Bitcoin nursed losses Wednesday after plunging amid El Salvador’s troubled rollout of the largest cryptocurrency as legal tender.
The virtual coin was trading near $46,260 as of 12:32 p.m. in New York, having slid as much as 17% a day earlier before paring some of the losses. The downdraft also swept across tokens such as Ether and Dogecoin, as well as the Bloomberg Galaxy Crypto Index.
El Salvador’s experiment with Bitcoin — the biggest test of the token’s real-world usefulness — had a rocky start because of technical glitches to the official digital wallet.
El Salvador disconnected the wallet between 1 a.m. and 6 a.m. to fix bugs, President Nayib Bukele said Wednesday.
Food and drink franchises including Starbucks and Pizza Hut are receiving payments in the cryptocurrency, according to Bukele. Businesses are required to accept Bitcoin in exchange for goods and services, though merchants who are technologically unable to receive the e-currency are exempt.

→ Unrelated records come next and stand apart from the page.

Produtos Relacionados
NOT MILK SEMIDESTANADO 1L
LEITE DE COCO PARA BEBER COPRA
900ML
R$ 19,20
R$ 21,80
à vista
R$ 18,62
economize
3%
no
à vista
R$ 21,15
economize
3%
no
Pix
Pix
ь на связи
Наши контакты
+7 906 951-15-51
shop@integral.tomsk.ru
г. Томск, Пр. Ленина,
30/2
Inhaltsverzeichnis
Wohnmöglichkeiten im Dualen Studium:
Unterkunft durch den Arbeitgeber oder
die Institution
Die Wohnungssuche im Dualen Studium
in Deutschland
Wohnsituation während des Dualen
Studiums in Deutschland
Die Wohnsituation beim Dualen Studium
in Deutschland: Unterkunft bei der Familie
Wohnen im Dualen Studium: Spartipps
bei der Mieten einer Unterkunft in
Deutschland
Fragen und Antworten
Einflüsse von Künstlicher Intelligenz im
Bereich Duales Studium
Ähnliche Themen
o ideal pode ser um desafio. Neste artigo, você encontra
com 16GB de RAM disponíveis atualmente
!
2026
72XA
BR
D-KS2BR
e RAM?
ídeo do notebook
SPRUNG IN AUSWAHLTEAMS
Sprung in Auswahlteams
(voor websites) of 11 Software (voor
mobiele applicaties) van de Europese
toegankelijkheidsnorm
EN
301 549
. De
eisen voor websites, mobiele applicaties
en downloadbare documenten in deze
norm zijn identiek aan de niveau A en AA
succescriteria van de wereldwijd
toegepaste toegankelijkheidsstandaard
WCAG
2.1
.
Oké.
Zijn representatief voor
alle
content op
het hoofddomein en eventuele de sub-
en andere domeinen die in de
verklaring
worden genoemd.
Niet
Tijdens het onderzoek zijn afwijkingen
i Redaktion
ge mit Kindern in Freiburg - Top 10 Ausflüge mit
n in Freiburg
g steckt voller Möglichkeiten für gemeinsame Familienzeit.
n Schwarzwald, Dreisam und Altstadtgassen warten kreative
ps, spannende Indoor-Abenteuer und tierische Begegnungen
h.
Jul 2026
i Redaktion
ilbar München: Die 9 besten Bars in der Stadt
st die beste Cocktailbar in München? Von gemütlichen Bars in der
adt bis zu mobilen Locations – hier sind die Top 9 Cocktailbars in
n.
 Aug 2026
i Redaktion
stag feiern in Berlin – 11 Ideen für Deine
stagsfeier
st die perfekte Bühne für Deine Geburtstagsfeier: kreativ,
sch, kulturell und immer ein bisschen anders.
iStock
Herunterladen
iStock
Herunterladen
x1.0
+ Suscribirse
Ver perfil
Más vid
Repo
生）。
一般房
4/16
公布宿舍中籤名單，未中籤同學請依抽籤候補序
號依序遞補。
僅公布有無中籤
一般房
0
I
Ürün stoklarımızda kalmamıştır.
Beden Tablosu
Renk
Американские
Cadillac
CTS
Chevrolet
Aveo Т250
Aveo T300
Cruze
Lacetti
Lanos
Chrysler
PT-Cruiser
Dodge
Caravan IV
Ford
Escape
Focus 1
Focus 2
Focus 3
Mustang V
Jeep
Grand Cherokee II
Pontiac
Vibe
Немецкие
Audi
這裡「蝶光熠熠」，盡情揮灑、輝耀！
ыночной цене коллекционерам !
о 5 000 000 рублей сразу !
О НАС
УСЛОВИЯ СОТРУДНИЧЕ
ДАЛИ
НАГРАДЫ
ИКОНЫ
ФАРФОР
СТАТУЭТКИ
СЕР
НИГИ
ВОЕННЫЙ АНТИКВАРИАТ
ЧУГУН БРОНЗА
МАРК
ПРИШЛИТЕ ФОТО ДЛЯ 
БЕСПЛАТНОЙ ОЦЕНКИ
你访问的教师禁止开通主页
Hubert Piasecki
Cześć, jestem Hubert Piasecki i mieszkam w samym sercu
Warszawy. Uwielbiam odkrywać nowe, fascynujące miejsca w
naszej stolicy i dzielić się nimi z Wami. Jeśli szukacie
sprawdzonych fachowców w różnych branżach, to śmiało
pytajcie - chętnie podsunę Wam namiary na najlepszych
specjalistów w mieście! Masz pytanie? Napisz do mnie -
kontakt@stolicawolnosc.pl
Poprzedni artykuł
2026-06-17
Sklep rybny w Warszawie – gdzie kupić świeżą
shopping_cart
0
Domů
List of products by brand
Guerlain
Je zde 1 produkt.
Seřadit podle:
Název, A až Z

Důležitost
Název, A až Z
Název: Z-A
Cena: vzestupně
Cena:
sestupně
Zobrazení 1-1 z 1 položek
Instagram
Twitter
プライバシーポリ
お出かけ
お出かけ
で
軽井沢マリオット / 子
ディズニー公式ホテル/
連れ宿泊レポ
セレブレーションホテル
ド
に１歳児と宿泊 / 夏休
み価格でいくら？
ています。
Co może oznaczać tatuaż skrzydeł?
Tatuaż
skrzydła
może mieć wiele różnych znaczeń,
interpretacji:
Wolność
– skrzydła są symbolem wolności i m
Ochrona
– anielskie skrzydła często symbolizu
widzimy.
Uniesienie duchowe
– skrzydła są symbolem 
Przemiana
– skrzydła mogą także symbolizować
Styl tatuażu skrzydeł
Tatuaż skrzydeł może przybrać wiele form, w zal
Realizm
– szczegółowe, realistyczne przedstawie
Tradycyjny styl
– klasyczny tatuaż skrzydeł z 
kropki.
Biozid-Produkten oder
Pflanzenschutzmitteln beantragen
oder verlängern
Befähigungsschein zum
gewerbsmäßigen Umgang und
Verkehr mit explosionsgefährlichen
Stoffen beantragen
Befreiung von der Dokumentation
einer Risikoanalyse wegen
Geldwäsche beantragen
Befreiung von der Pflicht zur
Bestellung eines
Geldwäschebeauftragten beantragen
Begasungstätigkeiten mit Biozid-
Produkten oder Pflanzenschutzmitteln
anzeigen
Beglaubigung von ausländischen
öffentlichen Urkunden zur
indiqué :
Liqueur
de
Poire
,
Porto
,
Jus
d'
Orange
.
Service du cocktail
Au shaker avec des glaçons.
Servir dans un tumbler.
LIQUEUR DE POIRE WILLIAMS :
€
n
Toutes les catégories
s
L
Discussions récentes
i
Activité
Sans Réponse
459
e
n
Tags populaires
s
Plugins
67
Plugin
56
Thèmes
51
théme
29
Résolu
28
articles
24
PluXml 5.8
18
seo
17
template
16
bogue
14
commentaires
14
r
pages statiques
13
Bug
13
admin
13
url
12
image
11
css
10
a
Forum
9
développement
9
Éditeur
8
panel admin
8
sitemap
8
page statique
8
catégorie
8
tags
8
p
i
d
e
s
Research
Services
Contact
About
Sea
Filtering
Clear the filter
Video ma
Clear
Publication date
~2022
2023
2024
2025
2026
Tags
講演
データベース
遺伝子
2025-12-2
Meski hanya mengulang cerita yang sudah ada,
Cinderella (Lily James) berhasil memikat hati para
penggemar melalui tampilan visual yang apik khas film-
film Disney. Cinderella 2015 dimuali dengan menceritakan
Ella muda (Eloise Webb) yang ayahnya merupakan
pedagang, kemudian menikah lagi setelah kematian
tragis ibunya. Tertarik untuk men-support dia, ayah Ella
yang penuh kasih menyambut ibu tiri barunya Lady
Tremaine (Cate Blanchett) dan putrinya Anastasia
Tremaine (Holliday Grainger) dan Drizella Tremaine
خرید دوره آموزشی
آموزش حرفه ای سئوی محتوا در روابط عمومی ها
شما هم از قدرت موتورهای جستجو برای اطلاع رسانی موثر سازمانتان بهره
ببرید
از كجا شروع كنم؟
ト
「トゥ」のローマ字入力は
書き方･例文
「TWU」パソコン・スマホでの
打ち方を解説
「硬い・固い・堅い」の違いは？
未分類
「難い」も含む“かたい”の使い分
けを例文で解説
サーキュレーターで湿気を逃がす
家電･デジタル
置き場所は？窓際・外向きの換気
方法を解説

The country now holds 550 Bitcoins after buying more when the price fell, Bukele said.
“Social media platforms were very cautious over the weekend that a plunge could occur following El Salvador’s big day,” Edward Moya, senior market analyst at Oanda Corp., wrote in a note. Some investors likely bought in anticipation of the nation implementing its Bitcoin law Sept. 7 and then moved to “sell the fact,” he said.